Thanks for bringing the issue to our attention, we'll post back here when this PR has been merged.

Idclip commented 4 years ago

Merged - jemalloc/tbbmalloc remain optional configurations for the openvdb binaries but are no longer linked into other build artefacts (i.e. libs)

SteveMacenski commented 4 years ago

@Idclip I don't see any binary updates available

Idclip commented 4 years ago

@SteveMacenski by binaries, I was referring to the configuring/building of the vdb command line executable's. We currently don't provide pre-built binaries as part of the VDB release/update cycle.

SteveMacenski commented 4 years ago

Got it. It's still not clear to me what organization releases the binaries and how to get in contact with them to do an update to fix these issues for users.

Idclip commented 4 years ago

Yeah sorry, I'm not too familiar with this process either. You'll have to request an update to the version of VDB available on Focal. It seems that @doisyg has already requested this and it was ruled out? https://answers.launchpad.net/ubuntu/+source/openvdb/+question/691239

As @doisyg also mentioned, version 7.0.0 on groovy has been fixed to solve this issue: https://launchpad.net/ubuntu/+source/openvdb/7.0.0-3ubuntu1

I could be wrong, but it seems like this documentation is what you're after: https://wiki.ubuntu.com/UbuntuDevelopment/NewPackages

frarodfo commented 3 years ago

From a beginner in Ubuntu: I installed pyopenvdb using apt install, and I ran into the error mentioned ImportError: /lib/x86_64-linux-gnu/libjemalloc.so.2: cannot allocate memory in static TLS block when importing pyopenvdb in python.

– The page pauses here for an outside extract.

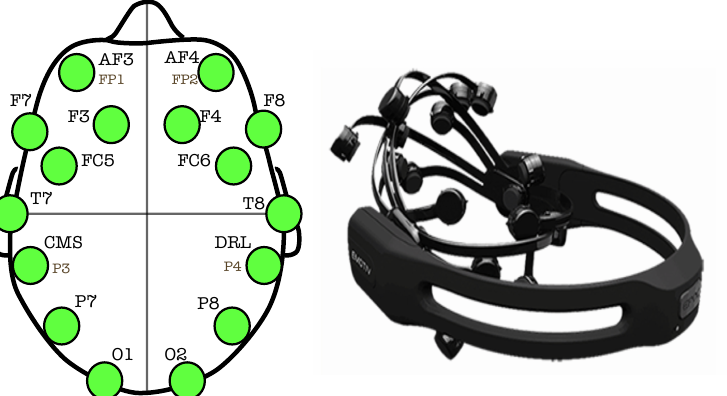
Figure 1. Electrode location ( left side ) of the Epoc+ headset ( right side ) of the Emotiv Inc., taken from Emotiv website https://emotiv.gitbook.io/epoc-user-manual/, accessed on 29 December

In this thread I read that a solution will be coming soon, but in the meantime, there is at least one workaround using LD_PRELOAD.

Could we have a brief overview on how to implement this workaround for a beginner? This page is one of the top results when searching online for this error, so writing an easy to follow workaround here might be very helpful to other users. Thank you very much.

Edit: I managed to do it. Here I write a step by step solution for others who see this: The main step by step is explained here https://jira.aswf.io/browse/OVDB-134 and this is how I did it:

In the linux console, type the command

export LD_PRELOAD=/path/to/jemalloc.so

note that "/path/to/jemalloc.so" has to be changed to the actual path were the file jemalloc.so is located. Fortunately, this path is exactly the one given in the ImportError that you get in Python. In my case, I searched for the file and I did not have a jemalloc.so file, but instead had a libjemalloc.so.2 file, as seen in my original error message. I located the path to the file. Therefore, I typed in the console:

export LD_PRELOAD=/usr/lib/x86_64-linux-gnu/libjemalloc.so.2

After doing this, importing pyopenvdb in python3 no longer gives an error. Thank you very much everyone for the workaround!